Silent Pages, Loud Heart
- Patrick Ng

- 4 days ago
- 2 min read
A fellow Chronodex user just told me, “I did a three‑month meditation retreat that ended Tuesday, so I have many ideas to put into my new Chronodex!”
That stopped me.
Three months.
The Vipassana meditation camp I’ve always wanted to attend here in Hong Kong is only ten days, and even that is intense. Yet circumstances kept blocking me each time. I’m honestly sad about it. So for now, my retreat is my small home, my desk, my pages, my pauses.
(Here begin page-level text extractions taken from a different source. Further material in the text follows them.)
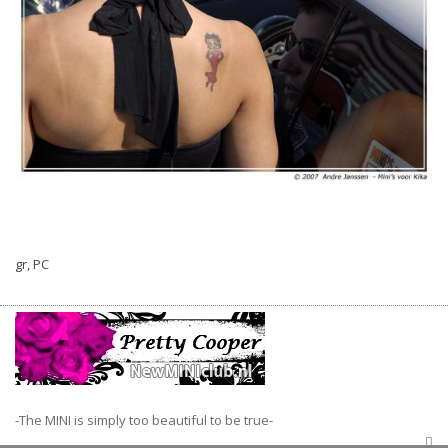
gr, PC
-The MINI is simply too beautiful to be true-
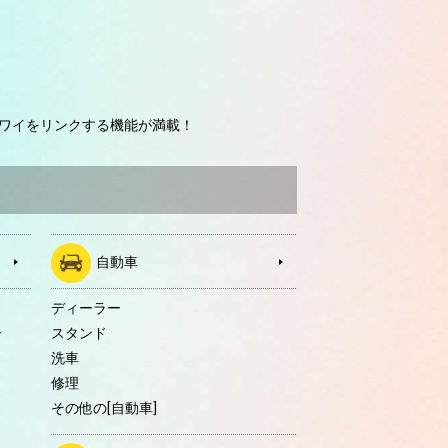
ワイをリンクする機能が満載！
自動車
ディーラー
ー
スタンド
洗車
修理
その他の[自動車]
“Solitude is for me a fount of healing which makes my life worth living. Talking is often a torment for me, and I need many days of silence to recover from the futility of words.” —Carl Jung
Lately, this hits too close.
When emotions are stirred, even sitting still feels impossible. The body is restless, the breath shallow, the mind like a crowded station at rush hour. Messages, noise, memories, worries. An overthinker escapes one cage only to wake up in another. There were years I was good at meditation. Then last year, some hidden floodgate opened, and the water just kept coming.
Right now, what I long for is simple: complete silence. Not just around me, but inside. At the very least, a day where I don’t talk with my mouth, and my mind doesn’t comment on everything like a sportscaster.
Strangely, in the middle of all this, two friends appeared out of nowhere. Different countries, different lives, same timing. A few simple lines from them felt like shelter. The kind of people you understand even when nothing is said. That quiet recognition was a kind of prayer answered.
So here is the practice:
Journal not only on screens, but with pen and paper.
Let the hand move almost on its own, the way automatic writing once flowed for me.
Accept that I’m rusty, and write anyway.
Writing like this, in a blog again, feels like returning to a room I loved and forgot. The walls are the same, the light is familiar. Maybe this is my small retreat for now. A Chronodex, a notebook, some silence, and the hope that on paper, the heart can unclench, slowly, one line at a time.